(Page-level text extractions)
---*---
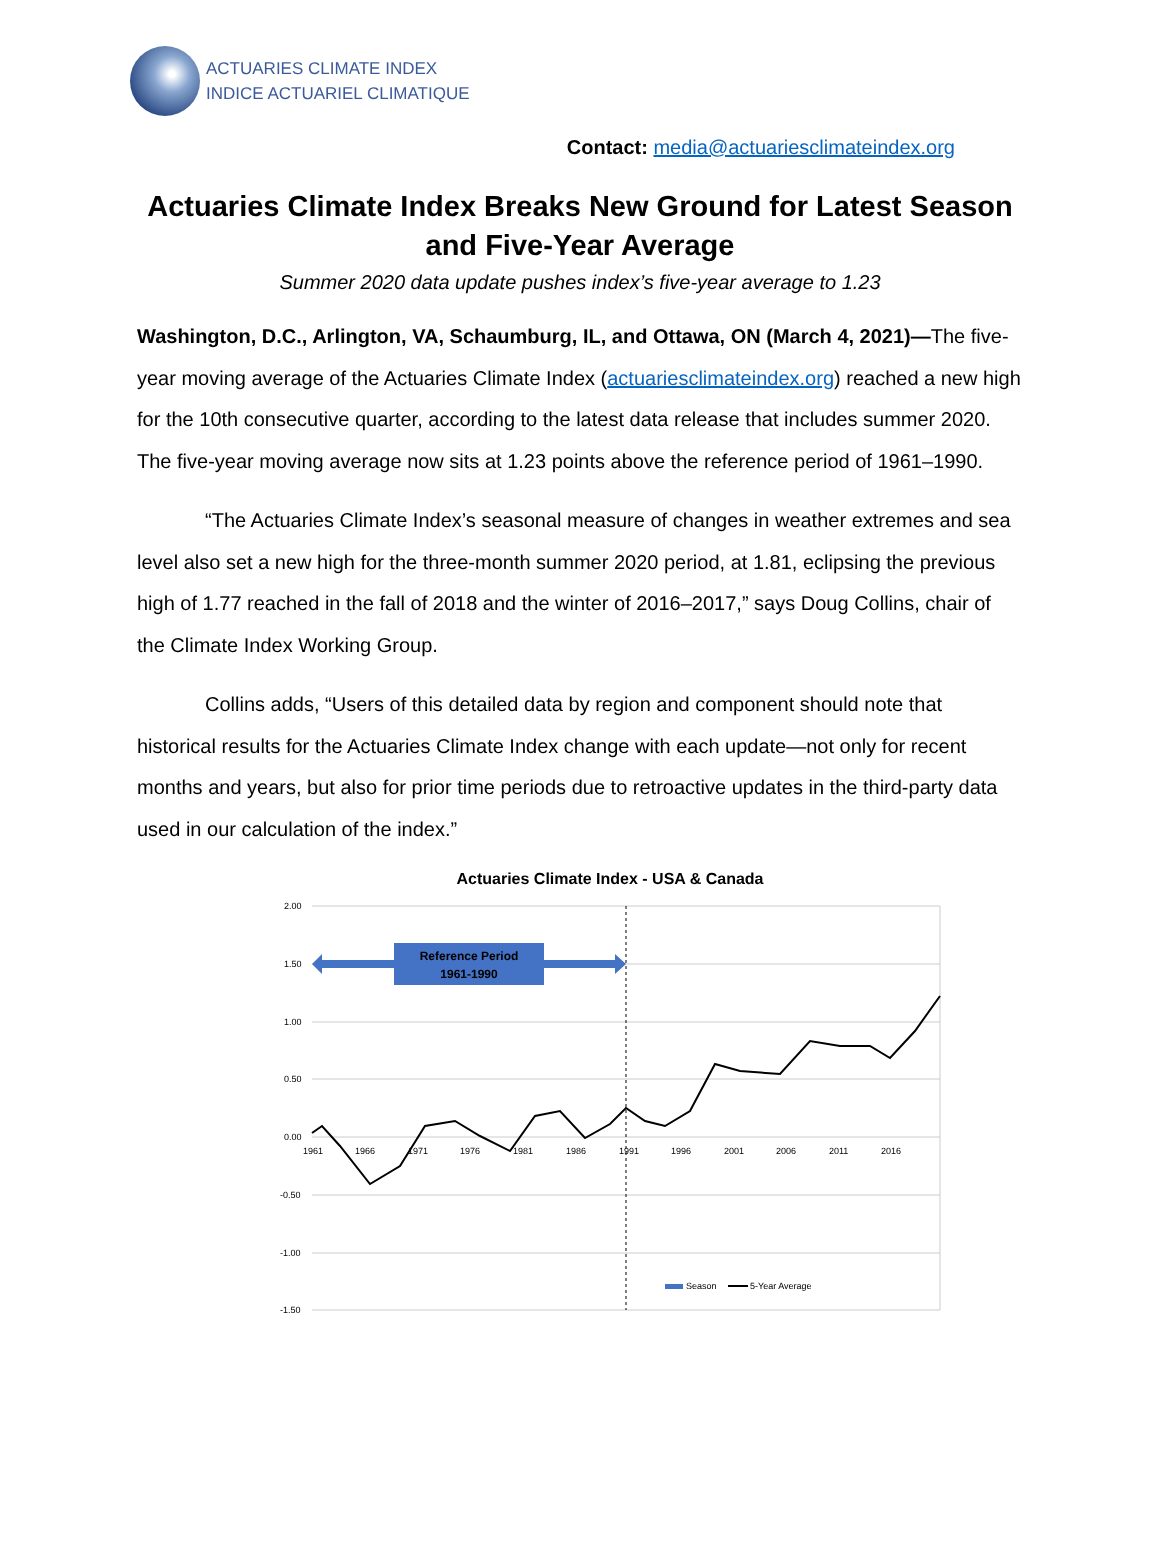ACTUARIES CLIMATE INDEX
INDICE ACTUARIEL CLIMATIQUE
Contact: media@actuariesclimateindex.org
Actuaries Climate Index Breaks New Ground for Latest Season and Five-Year Average
Summer 2020 data update pushes index’s five-year average to 1.23
Washington, D.C., Arlington, VA, Schaumburg, IL, and Ottawa, ON (March 4, 2021)—The five-year moving average of the Actuaries Climate Index (actuariesclimateindex.org) reached a new high for the 10th consecutive quarter, according to the latest data release that includes summer 2020. The five-year moving average now sits at 1.23 points above the reference period of 1961–1990.
“The Actuaries Climate Index’s seasonal measure of changes in weather extremes and sea level also set a new high for the three-month summer 2020 period, at 1.81, eclipsing the previous high of 1.77 reached in the fall of 2018 and the winter of 2016–2017,” says Doug Collins, chair of the Climate Index Working Group.
Collins adds, “Users of this detailed data by region and component should note that historical results for the Actuaries Climate Index change with each update—not only for recent months and years, but also for prior time periods due to retroactive updates in the third-party data used in our calculation of the index.”
Actuaries Climate Index - USA & Canada
2.00
1.50
1.00
0.50
0.00
-0.50
-1.00
-1.50
Reference Period
1961-1990
1961
1966
1971
1976
1981
1986
1991
1996
2001
2006
2011
2016
Season
5-Year Average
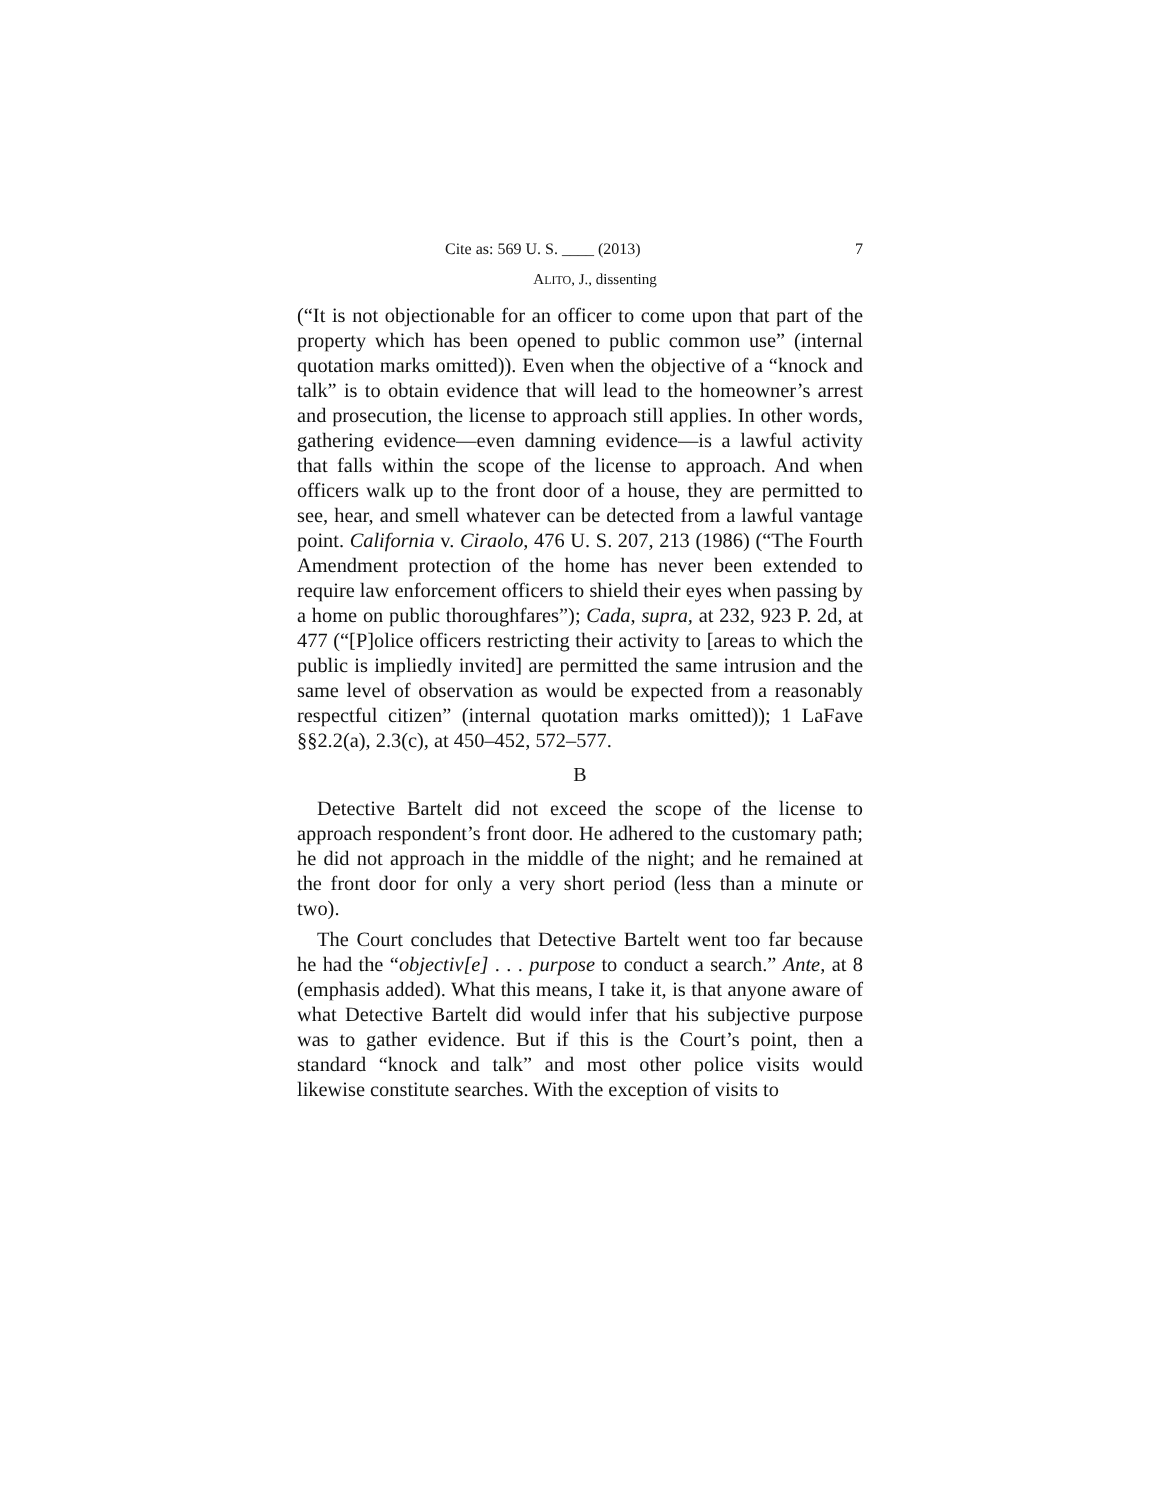Cite as: 569 U. S. ____ (2013) 7
ALITO, J., dissenting
(“It is not objectionable for an officer to come upon that part of the property which has been opened to public common use” (internal quotation marks omitted)). Even when the objective of a “knock and talk” is to obtain evidence that will lead to the homeowner’s arrest and prosecution, the license to approach still applies. In other words, gathering evidence—even damning evidence—is a lawful activity that falls within the scope of the license to approach. And when officers walk up to the front door of a house, they are permitted to see, hear, and smell whatever can be detected from a lawful vantage point. California v. Ciraolo, 476 U. S. 207, 213 (1986) (“The Fourth Amendment protection of the home has never been extended to require law enforcement officers to shield their eyes when passing by a home on public thoroughfares”); Cada, supra, at 232, 923 P. 2d, at 477 (“[P]olice officers restricting their activity to [areas to which the public is impliedly invited] are permitted the same intrusion and the same level of observation as would be expected from a reasonably respectful citizen” (internal quotation marks omitted)); 1 LaFave §§2.2(a), 2.3(c), at 450–452, 572–577.
B
Detective Bartelt did not exceed the scope of the license to approach respondent’s front door. He adhered to the customary path; he did not approach in the middle of the night; and he remained at the front door for only a very short period (less than a minute or two).
The Court concludes that Detective Bartelt went too far because he had the “objectiv[e] . . . purpose to conduct a search.” Ante, at 8 (emphasis added). What this means, I take it, is that anyone aware of what Detective Bartelt did would infer that his subjective purpose was to gather evidence. But if this is the Court’s point, then a standard “knock and talk” and most other police visits would likewise constitute searches. With the exception of visits to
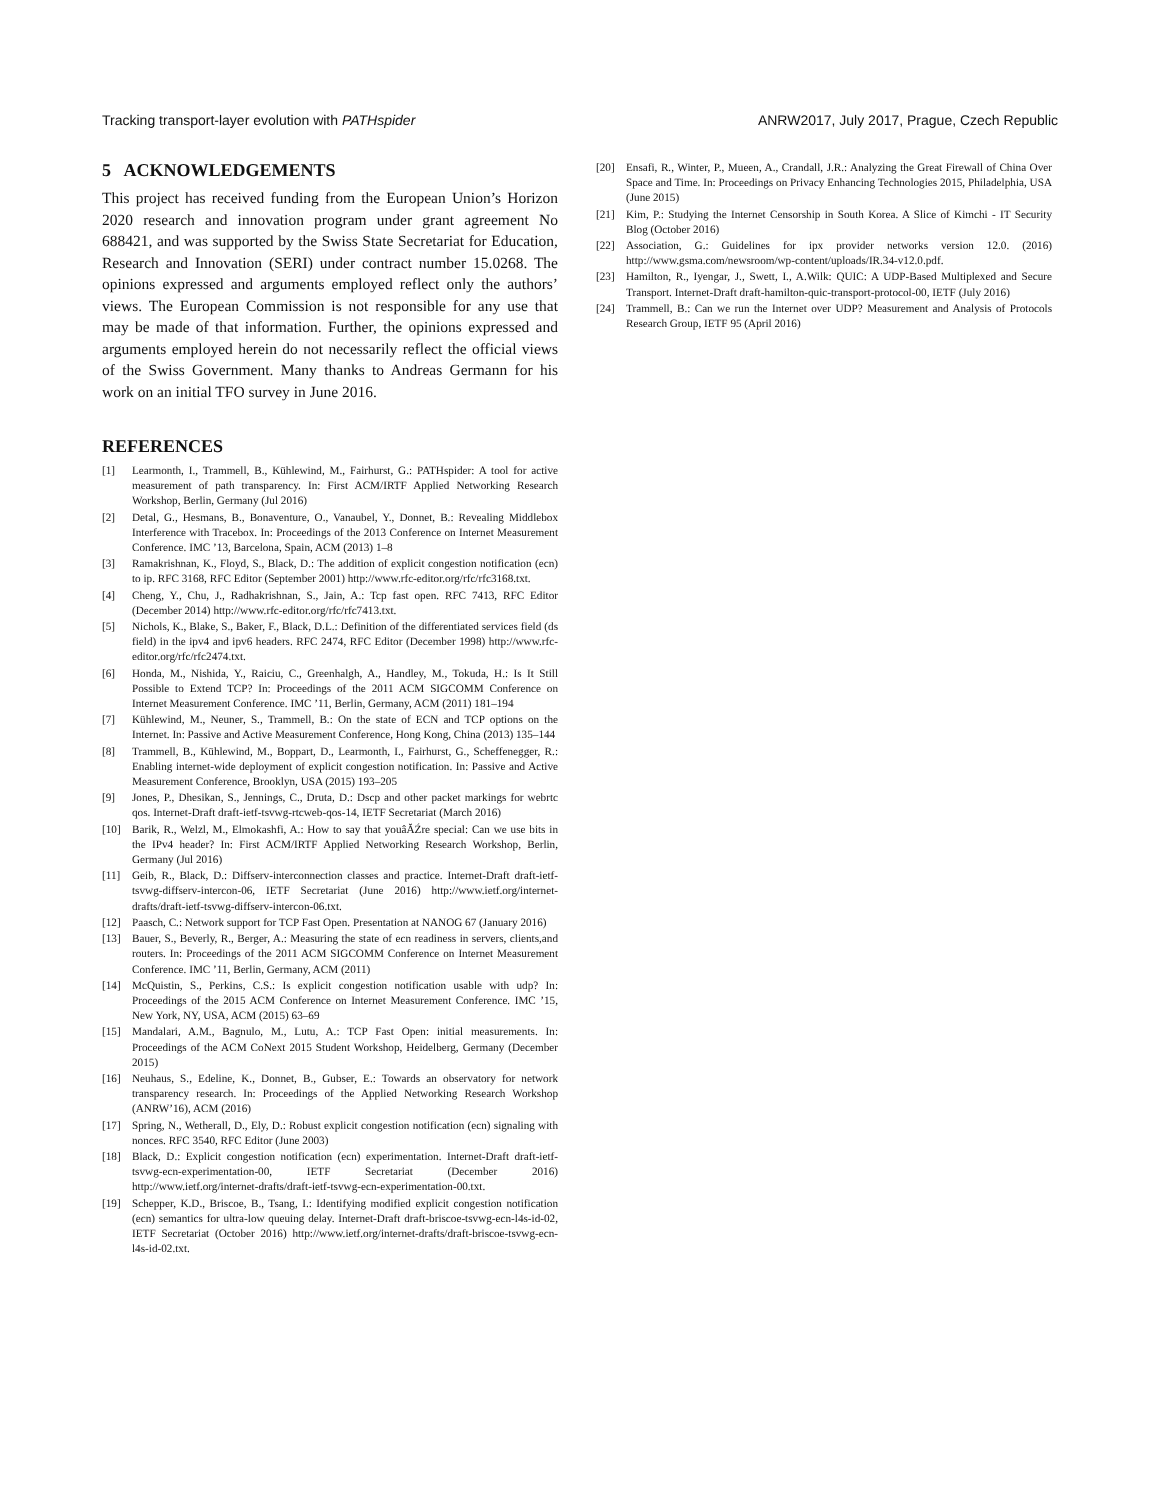Tracking transport-layer evolution with PATHspider ANRW2017, July 2017, Prague, Czech Republic
5 ACKNOWLEDGEMENTS
This project has received funding from the European Union’s Horizon 2020 research and innovation program under grant agreement No 688421, and was supported by the Swiss State Secretariat for Education, Research and Innovation (SERI) under contract number 15.0268. The opinions expressed and arguments employed reflect only the authors’ views. The European Commission is not responsible for any use that may be made of that information. Further, the opinions expressed and arguments employed herein do not necessarily reflect the official views of the Swiss Government. Many thanks to Andreas Germann for his work on an initial TFO survey in June 2016.
REFERENCES
[1] Learmonth, I., Trammell, B., Kühlewind, M., Fairhurst, G.: PATHspider: A tool for active measurement of path transparency. In: First ACM/IRTF Applied Networking Research Workshop, Berlin, Germany (Jul 2016)
[2] Detal, G., Hesmans, B., Bonaventure, O., Vanaubel, Y., Donnet, B.: Revealing Middlebox Interference with Tracebox. In: Proceedings of the 2013 Conference on Internet Measurement Conference. IMC ’13, Barcelona, Spain, ACM (2013) 1–8
[3] Ramakrishnan, K., Floyd, S., Black, D.: The addition of explicit congestion notification (ecn) to ip. RFC 3168, RFC Editor (September 2001) http://www.rfc-editor.org/rfc/rfc3168.txt.
[4] Cheng, Y., Chu, J., Radhakrishnan, S., Jain, A.: Tcp fast open. RFC 7413, RFC Editor (December 2014) http://www.rfc-editor.org/rfc/rfc7413.txt.
[5] Nichols, K., Blake, S., Baker, F., Black, D.L.: Definition of the differentiated services field (ds field) in the ipv4 and ipv6 headers. RFC 2474, RFC Editor (December 1998) http://www.rfc-editor.org/rfc/rfc2474.txt.
[6] Honda, M., Nishida, Y., Raiciu, C., Greenhalgh, A., Handley, M., Tokuda, H.: Is It Still Possible to Extend TCP? In: Proceedings of the 2011 ACM SIGCOMM Conference on Internet Measurement Conference. IMC ’11, Berlin, Germany, ACM (2011) 181–194
[7] Kühlewind, M., Neuner, S., Trammell, B.: On the state of ECN and TCP options on the Internet. In: Passive and Active Measurement Conference, Hong Kong, China (2013) 135–144
[8] Trammell, B., Kühlewind, M., Boppart, D., Learmonth, I., Fairhurst, G., Scheffenegger, R.: Enabling internet-wide deployment of explicit congestion notification. In: Passive and Active Measurement Conference, Brooklyn, USA (2015) 193–205
[9] Jones, P., Dhesikan, S., Jennings, C., Druta, D.: Dscp and other packet markings for webrtc qos. Internet-Draft draft-ietf-tsvwg-rtcweb-qos-14, IETF Secretariat (March 2016)
[10] Barik, R., Welzl, M., Elmokashfi, A.: How to say that youâĂŹre special: Can we use bits in the IPv4 header? In: First ACM/IRTF Applied Networking Research Workshop, Berlin, Germany (Jul 2016)
[11] Geib, R., Black, D.: Diffserv-interconnection classes and practice. Internet-Draft draft-ietf-tsvwg-diffserv-intercon-06, IETF Secretariat (June 2016) http://www.ietf.org/internet-drafts/draft-ietf-tsvwg-diffserv-intercon-06.txt.
[12] Paasch, C.: Network support for TCP Fast Open. Presentation at NANOG 67 (January 2016)
[13] Bauer, S., Beverly, R., Berger, A.: Measuring the state of ecn readiness in servers, clients,and routers. In: Proceedings of the 2011 ACM SIGCOMM Conference on Internet Measurement Conference. IMC ’11, Berlin, Germany, ACM (2011)
[14] McQuistin, S., Perkins, C.S.: Is explicit congestion notification usable with udp? In: Proceedings of the 2015 ACM Conference on Internet Measurement Conference. IMC ’15, New York, NY, USA, ACM (2015) 63–69
[15] Mandalari, A.M., Bagnulo, M., Lutu, A.: TCP Fast Open: initial measurements. In: Proceedings of the ACM CoNext 2015 Student Workshop, Heidelberg, Germany (December 2015)
[16] Neuhaus, S., Edeline, K., Donnet, B., Gubser, E.: Towards an observatory for network transparency research. In: Proceedings of the Applied Networking Research Workshop (ANRW’16), ACM (2016)
[17] Spring, N., Wetherall, D., Ely, D.: Robust explicit congestion notification (ecn) signaling with nonces. RFC 3540, RFC Editor (June 2003)
[18] Black, D.: Explicit congestion notification (ecn) experimentation. Internet-Draft draft-ietf-tsvwg-ecn-experimentation-00, IETF Secretariat (December 2016) http://www.ietf.org/internet-drafts/draft-ietf-tsvwg-ecn-experimentation-00.txt.
[19] Schepper, K.D., Briscoe, B., Tsang, I.: Identifying modified explicit congestion notification (ecn) semantics for ultra-low queuing delay. Internet-Draft draft-briscoe-tsvwg-ecn-l4s-id-02, IETF Secretariat (October 2016) http://www.ietf.org/internet-drafts/draft-briscoe-tsvwg-ecn-l4s-id-02.txt.
[20] Ensafi, R., Winter, P., Mueen, A., Crandall, J.R.: Analyzing the Great Firewall of China Over Space and Time. In: Proceedings on Privacy Enhancing Technologies 2015, Philadelphia, USA (June 2015)
[21] Kim, P.: Studying the Internet Censorship in South Korea. A Slice of Kimchi - IT Security Blog (October 2016)
[22] Association, G.: Guidelines for ipx provider networks version 12.0. (2016) http://www.gsma.com/newsroom/wp-content/uploads/IR.34-v12.0.pdf.
[23] Hamilton, R., Iyengar, J., Swett, I., A.Wilk: QUIC: A UDP-Based Multiplexed and Secure Transport. Internet-Draft draft-hamilton-quic-transport-protocol-00, IETF (July 2016)
[24] Trammell, B.: Can we run the Internet over UDP? Measurement and Analysis of Protocols Research Group, IETF 95 (April 2016)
---*---
* **The task**: Copy the records above exactly, beginning at the line that contains "[16] Neuhaus, S., Edeline, K., Donnet, B., Gubser, E.: Towards" and stopping after the line that contains "[18] Black, D.: Explicit".

* **Worked solution**:
[16] Neuhaus, S., Edeline, K., Donnet, B., Gubser, E.: Towards an observatory for network transparency research. In: Proceedings of the Applied Networking Research Workshop (ANRW’16), ACM (2016)
[17] Spring, N., Wetherall, D., Ely, D.: Robust explicit congestion notification (ecn) signaling with nonces. RFC 3540, RFC Editor (June 2003)
[18] Black, D.: Explicit congestion notification (ecn) experimentation. Internet-Draft draft-ietf-tsvwg-ecn-experimentation-00, IETF Secretariat (December 2016) http://www.ietf.org/internet-drafts/draft-ietf-tsvwg-ecn-experimentation-00.txt.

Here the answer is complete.